§ **EXERCISE TASKS**
A: From the butterfly study text, extract the passage starting at "Data is in two" and ending at "in the lab.", copying it word for word.
B: State whether each statement below agrees with the butterfly study text, answering yes or no and quoting the deciding words: (i) the butterflies were sampled in Panama between February 2020 and March 2022; (ii) all 54 species were used in the upper thermal maxima experiments in the lab; (iii) Calephelis butterflies were identified to species level.

§ **DOCUMENT EXTRACT**
Data is in two parts, firstly field recordings of the body temperature of 54 species of tropical butterflies and ambient air conditions. Secondly, a subset of these species (24 species) used in upper thermal maxima experiments in the lab.
Methods:
Butterflies were sampled from multiple habitats in Panama from February 2020 to March 2022, across both wet and dry seasons. Data were collected in multiple locations: Gamboa (lowland managed urban green spaces) [9°6'59.13"N, 79°41'47.41"W] (elevation = 28 m), “Pipeline road” in SoberanĂa National Park (secondary semi-deciduous lowland tropical wet forest) [9° 7'39.04"N, 79°42'17.80"W] (elevation = 92 m), Campana in the Capira District (pre-montane wet encroaching scrub and secondary forest) [8°40’54.97”N, 79°55’25.08”W] (elevation = 327 m), Sajalices in the Chame District (lowland tropical wet encroaching scrub and secondary forest) [8°40’53.55”N, 79°51’57.90”W] (elevation = 150 m), El Valle (lowland tropical wet encroaching scrub) [8°37’04.7”N, 80°0656.5”W] (elevation = 674 m), Mount Totumas (lower mountain rainforest and management agroforestry) [8°52’58.6”N, 82°41’01.3”W] (elevation = 1877 m), and San Lorenzo National Park (secondary lowland tropical wet forest) [9°14’49.2”N, 79°58’44.2”W] (elevation = 185 m). This range of sites allowed the collection of a wide variety of species across a range of air temperatures (minimum = 17.4°C, mean = 28.5°C, maximum = 39.7°C). Butterflies were identified to species level using identification guides and with the help of a local expert (ACZ). The only exception was Calephelis spp., which due to their complex taxonomy, were identified only to the genus level and treated as a single species during analyses.

§ **DATASET EXCERPTS**
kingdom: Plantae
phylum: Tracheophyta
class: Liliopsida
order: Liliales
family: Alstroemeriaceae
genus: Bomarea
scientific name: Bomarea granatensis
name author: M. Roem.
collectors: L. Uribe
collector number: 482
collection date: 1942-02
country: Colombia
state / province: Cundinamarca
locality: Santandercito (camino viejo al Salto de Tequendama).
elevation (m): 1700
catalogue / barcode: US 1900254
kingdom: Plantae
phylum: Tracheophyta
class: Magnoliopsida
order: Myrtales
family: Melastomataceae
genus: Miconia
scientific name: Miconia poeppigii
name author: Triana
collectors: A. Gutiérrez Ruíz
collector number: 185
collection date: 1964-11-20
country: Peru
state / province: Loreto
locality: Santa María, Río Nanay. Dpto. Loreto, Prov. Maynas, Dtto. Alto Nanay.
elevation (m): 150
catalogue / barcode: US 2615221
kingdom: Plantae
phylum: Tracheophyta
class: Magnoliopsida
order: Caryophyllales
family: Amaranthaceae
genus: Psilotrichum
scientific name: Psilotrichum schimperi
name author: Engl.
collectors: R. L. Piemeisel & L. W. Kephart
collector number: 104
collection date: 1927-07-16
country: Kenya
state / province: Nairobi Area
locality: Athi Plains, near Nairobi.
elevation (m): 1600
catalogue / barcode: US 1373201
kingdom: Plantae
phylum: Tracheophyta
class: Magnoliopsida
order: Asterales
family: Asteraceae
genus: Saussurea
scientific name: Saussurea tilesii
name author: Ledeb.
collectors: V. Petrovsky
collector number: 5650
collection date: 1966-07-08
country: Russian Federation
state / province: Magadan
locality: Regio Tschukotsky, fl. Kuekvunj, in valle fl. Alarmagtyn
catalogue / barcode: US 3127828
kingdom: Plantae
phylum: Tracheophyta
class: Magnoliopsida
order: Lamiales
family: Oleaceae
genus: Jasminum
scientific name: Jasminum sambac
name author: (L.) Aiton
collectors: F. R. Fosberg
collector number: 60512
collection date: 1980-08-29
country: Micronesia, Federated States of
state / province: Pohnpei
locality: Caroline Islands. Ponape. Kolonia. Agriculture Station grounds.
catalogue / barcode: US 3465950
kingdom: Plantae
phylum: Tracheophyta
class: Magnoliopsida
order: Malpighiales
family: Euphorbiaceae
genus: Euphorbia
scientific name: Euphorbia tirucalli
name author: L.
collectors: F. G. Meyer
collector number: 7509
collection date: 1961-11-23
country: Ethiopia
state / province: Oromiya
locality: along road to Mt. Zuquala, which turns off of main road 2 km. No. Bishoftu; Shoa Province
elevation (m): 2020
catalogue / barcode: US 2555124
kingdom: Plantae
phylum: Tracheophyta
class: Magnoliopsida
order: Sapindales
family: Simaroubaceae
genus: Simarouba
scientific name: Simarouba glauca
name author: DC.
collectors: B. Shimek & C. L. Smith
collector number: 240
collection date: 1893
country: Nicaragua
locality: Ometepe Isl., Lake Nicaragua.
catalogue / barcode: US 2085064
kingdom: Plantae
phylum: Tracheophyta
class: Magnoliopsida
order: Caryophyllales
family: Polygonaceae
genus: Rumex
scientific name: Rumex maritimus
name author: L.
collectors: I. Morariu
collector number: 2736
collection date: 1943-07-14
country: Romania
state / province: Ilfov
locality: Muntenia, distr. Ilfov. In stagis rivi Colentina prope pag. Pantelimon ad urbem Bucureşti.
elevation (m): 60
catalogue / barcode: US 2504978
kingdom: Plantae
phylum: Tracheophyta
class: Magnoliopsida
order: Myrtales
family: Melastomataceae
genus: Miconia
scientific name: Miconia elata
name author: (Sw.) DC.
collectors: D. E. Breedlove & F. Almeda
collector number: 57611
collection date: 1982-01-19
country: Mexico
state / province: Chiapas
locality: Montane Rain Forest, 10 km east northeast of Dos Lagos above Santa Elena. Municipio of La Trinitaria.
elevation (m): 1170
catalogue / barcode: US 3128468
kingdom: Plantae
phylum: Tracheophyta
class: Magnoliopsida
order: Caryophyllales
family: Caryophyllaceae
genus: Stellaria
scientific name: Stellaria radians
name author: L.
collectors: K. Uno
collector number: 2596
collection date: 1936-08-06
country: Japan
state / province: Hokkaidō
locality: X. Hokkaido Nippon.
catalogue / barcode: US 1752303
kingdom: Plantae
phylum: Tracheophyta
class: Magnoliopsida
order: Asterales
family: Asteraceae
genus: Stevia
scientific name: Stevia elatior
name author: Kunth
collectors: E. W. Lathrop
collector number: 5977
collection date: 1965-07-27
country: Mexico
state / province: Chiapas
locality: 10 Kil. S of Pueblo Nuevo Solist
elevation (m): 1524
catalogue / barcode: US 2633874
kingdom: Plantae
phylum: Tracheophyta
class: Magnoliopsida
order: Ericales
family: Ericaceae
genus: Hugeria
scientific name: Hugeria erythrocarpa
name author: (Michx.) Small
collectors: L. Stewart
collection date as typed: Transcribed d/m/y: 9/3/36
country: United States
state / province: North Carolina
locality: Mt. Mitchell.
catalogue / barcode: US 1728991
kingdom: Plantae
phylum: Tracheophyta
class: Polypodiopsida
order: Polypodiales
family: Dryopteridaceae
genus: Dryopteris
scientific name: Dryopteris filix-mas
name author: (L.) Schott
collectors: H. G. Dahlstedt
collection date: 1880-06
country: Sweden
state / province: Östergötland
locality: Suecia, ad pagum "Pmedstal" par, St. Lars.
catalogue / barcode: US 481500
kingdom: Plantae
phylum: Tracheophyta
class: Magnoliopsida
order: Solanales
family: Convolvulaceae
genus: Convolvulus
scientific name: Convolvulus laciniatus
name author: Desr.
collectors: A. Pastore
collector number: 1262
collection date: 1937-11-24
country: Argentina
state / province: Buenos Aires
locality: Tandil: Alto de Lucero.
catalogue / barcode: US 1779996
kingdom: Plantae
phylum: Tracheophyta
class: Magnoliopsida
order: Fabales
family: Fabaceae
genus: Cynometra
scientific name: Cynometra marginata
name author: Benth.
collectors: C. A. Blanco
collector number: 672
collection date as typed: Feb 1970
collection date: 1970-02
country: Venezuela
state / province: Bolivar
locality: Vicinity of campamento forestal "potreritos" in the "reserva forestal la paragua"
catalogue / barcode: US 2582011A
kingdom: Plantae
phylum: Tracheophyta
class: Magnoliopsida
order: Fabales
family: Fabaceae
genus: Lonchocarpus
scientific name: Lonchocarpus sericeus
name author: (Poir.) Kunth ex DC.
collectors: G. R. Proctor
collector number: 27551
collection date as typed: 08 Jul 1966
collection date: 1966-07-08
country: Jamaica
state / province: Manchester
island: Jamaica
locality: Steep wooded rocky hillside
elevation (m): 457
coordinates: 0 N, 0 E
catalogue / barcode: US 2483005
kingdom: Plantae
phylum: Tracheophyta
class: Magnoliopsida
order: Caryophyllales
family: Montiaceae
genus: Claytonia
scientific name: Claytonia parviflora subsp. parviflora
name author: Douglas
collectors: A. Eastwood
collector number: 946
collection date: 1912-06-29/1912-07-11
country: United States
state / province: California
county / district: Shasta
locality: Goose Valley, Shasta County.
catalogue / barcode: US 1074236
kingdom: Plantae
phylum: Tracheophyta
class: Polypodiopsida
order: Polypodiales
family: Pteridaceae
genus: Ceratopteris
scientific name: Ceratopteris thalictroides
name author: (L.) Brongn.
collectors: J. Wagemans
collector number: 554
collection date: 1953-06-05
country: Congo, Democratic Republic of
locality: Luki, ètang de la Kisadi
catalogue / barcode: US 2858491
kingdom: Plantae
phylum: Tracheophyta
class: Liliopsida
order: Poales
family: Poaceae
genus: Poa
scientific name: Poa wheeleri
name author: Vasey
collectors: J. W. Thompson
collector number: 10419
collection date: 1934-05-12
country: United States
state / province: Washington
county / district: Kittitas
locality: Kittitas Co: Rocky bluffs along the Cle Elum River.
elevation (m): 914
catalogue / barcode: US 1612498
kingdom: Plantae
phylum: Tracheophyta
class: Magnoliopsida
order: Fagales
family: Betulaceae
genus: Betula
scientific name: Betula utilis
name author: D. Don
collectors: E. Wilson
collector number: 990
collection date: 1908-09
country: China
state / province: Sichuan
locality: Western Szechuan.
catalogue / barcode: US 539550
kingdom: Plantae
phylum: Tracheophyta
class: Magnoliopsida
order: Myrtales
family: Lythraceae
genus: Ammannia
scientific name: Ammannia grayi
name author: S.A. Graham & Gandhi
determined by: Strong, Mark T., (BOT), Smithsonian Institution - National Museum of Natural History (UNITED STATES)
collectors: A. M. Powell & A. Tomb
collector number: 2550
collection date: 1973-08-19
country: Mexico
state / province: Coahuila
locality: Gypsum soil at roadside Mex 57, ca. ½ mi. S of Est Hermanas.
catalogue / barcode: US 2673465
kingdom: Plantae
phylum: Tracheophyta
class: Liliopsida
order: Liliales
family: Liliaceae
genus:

§ **RESULTS FOR THE EXERCISE**
A:
Data is in two parts, firstly field recordings of the body temperature of 54 species of tropical butterflies and ambient air conditions. Secondly, a subset of these species (24 species) used in upper thermal maxima experiments in the lab.

B:
(i) Yes: "Butterflies were sampled from multiple habitats in Panama from February 2020 to March 2022"
(ii) No: "a subset of these species (24 species) used in upper thermal maxima experiments in the lab"
(iii) No: "were identified only to the genus level and treated as a single species during analyses"